La compagnia low cost conferma intanto lo sciopero del personale di cabina per il 25 e 26 luglio: 600 voli cancellati.

Ryanair, odissea di quasi 12 ore a Orio per i passeggeri diretti a Londra

Partenze ad alto rischio per chi ha deciso di volare la prossima settimana scegliendo Ryanair. La compagnia low cost conferma l’annunciato sciopero del personale di cabina per mercoledì 25 e giovedì 26 luglio e annuncia la cancellazione di 600 voli.
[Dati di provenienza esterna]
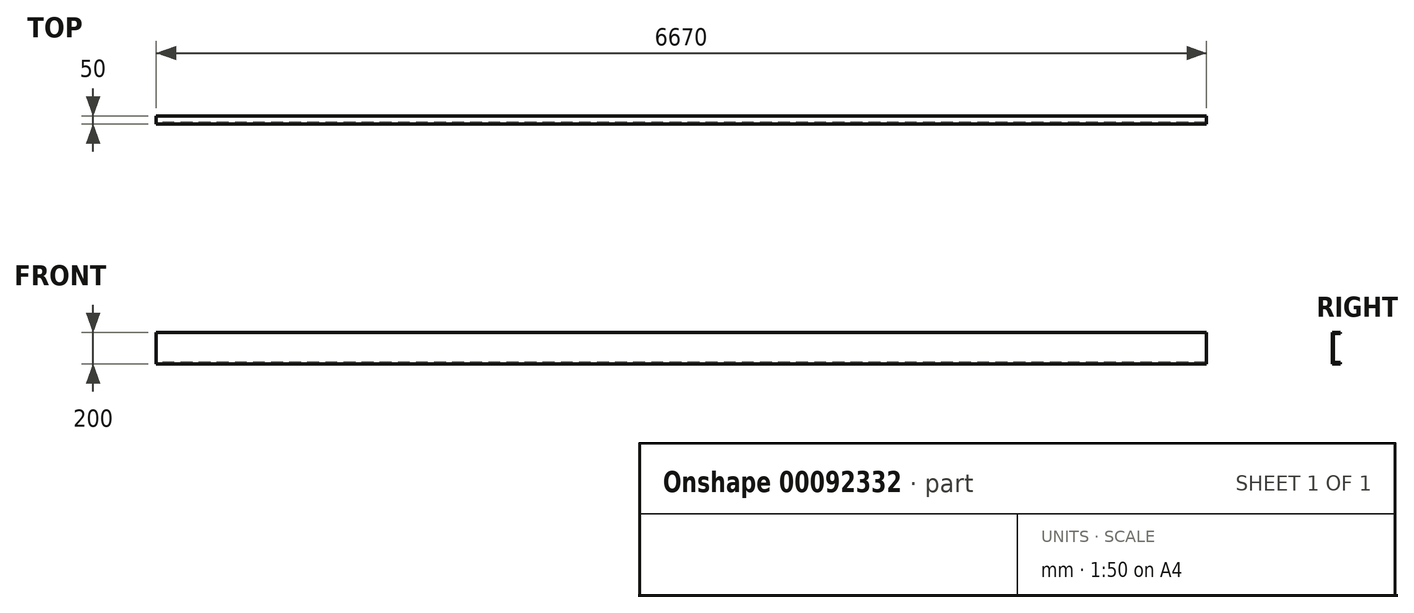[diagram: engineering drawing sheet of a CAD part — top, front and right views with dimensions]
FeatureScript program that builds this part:
annotation { "Feature Type Name" : "Feature", "Feature Type Description" : "" }
export const myFeature = defineFeature(function(context is Context, id is Id, definition is map)
    precondition{}
    {
        {
            var Q0;
            Q0=qCreatedBy(makeId("Right.planeOp"),FACE);
            var sketch = newSketch(context, id + "F0", { "sketchPlane" : qUnion([Q0])});
            skLineSegment(sketch, "E0", {"start": v(0, 0) * mm, "end": v(-50, 0) * mm});
            skLineSegment(sketch, "E1", {"start": v(-50, 0) * mm, "end": v(-50, 200) * mm});
            skLineSegment(sketch, "E2", {"start": v(-50, 200) * mm, "end": v(0, 200) * mm});
            skLineSegment(sketch, "E3", {"start": v(0, 200) * mm, "end": v(0, 192) * mm});
            skLineSegment(sketch, "E4", {"start": v(0, 192) * mm, "end": v(-42, 192) * mm});
            skLineSegment(sketch, "E5", {"start": v(-42, 192) * mm, "end": v(-42, 8) * mm});
            skLineSegment(sketch, "E6", {"start": v(-42, 8) * mm, "end": v(0, 8) * mm});
            skLineSegment(sketch, "E7", {"start": v(0, 8) * mm, "end": v(0, 0) * mm});
            skSolve(sketch);
        }
        {
            var Q0;
            Q0=qSketchRegion(id+"F0",true);
            extrude(context, id + "F1", {"entities" : qUnion([Q0]), "depth" : 6670 * mm});
        }
    });
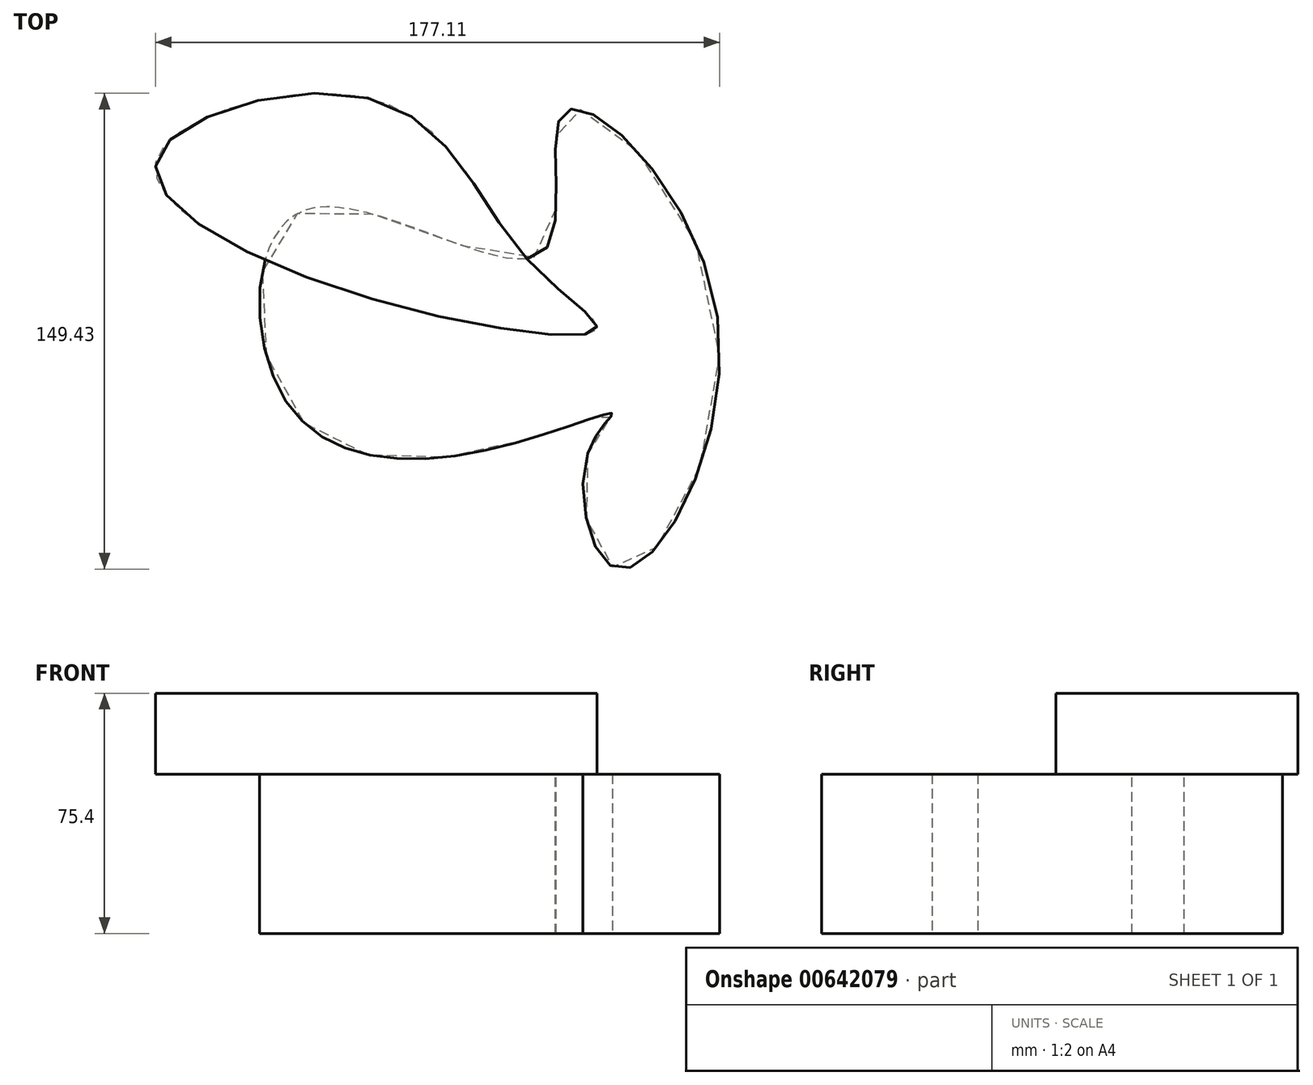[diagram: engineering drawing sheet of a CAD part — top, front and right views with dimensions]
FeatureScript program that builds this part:
annotation { "Feature Type Name" : "Feature", "Feature Type Description" : "" }
export const myFeature = defineFeature(function(context is Context, id is Id, definition is map)
    precondition{}
    {
        {
            var Q0;
            Q0=qCreatedBy(makeId("Top.planeOp"),FACE);
            var sketch = newSketch(context, id + "F0", { "sketchPlane" : qUnion([Q0])});
            skFitSpline(sketch, "E0", {"points": [v(36.96, 0) * mm, v(46.56, -36.22) * mm, v(77.24, 45.82) * mm, v(29.2, 106.8) * mm, v(22.54, 62.82) * mm, v(-51.37, 76.5) * mm, v(-58.76, 18.1) * mm, v(0, 0) * mm, v(44.72, 12.56) * mm, v(36.96, 0) * mm]});
            skSolve(sketch);
        }
        {
            var Q0;
            Q0 = qSketchRegion(id + "F0", true);
            extrude(context, id + "F1", {"entities" : qUnion([Q0]), "depth" : 50 * mm, "offsetDistance" : 25.4 * mm});
        }
        {
            var Q0;
            Q0=makeQuery(id+"F1.opExtrude","CAP_FACE",FACE,{"disambiguationData":[OSD([sQuery(id+"F0.wireOp",EDGE,"E0")])],"isStart":false});
            var sketch = newSketch(context, id + "F2", { "sketchPlane" : qUnion([Q0])});
            skFitSpline(sketch, "E1", {"points": [v(17.9, 61.08) * mm, v(39.75, 39.11) * mm, v(-38.43, 50.92) * mm, v(-98.08, 92.87) * mm, v(-28.49, 110.68) * mm, v(17.9, 61.08) * mm]});
            skSolve(sketch);
        }
        {
            var Q0;
            Q0 = qSketchRegion(id + "F2", true);
            extrude(context, id + "F3", {"entities" : qUnion([Q0]), "operationType" : NewBodyOperationType.ADD, "depth" : 25.4 * mm, "offsetDistance" : 25.4 * mm});
        }
    });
Saranno circa 100 mila i passeggeri - in due giorni - colpiti dall’agitazione. Tutti, annuncia la compagnia, verranno avvertiti via mail o sms e potranno ottenere un altro volo o il risarcimento del biglietto. Le cancellazioni riguardano, ognuno dei due giorni, 200 voli da e per la Spagna, 50 da e per il Portogallo, 50 da e per il Belgio e rappresentano il 12% dei voli in Europa della compagnia irlandese. Il personale di Ryanair chiede maggiori stipendi e migliori condizioni di lavoro. Venerdì e martedì della settimana successiva lo sciopero coinvolgerà i piloti.

E anche nella giornata di giovedì 19 luglio la compagnia aerea low cost ha registrato dei ritardi nei voli, anche sull’aeroporto di Orio al Serio. Il volo diretto a Londra Stansted delle 6.30 ha chiuso l’imbarco alle 17.50 ed è partito stasera alle 17.55 con 11 ore e 15 minuti di ritardo tenendo i passeggeri in continua attesa degli aggiornamenti sulle cause del ritardo. Ritardi anche sui voli in arrivo all’aeroporto di Orio al Serio: il volo sempre Ryanair in partenza dalla Sicilia alle 8.15 è atteso per le 18 a Bergamo.

la stessa Ryanair spiega che nella mattinata di giovedì 19 luglio «la carenza di personale Atc in Francia, Germania, Regno Unito e Grecia ha causato ritardi a 74 dei 437 voli (17%) in partenza nel corso della mattinata».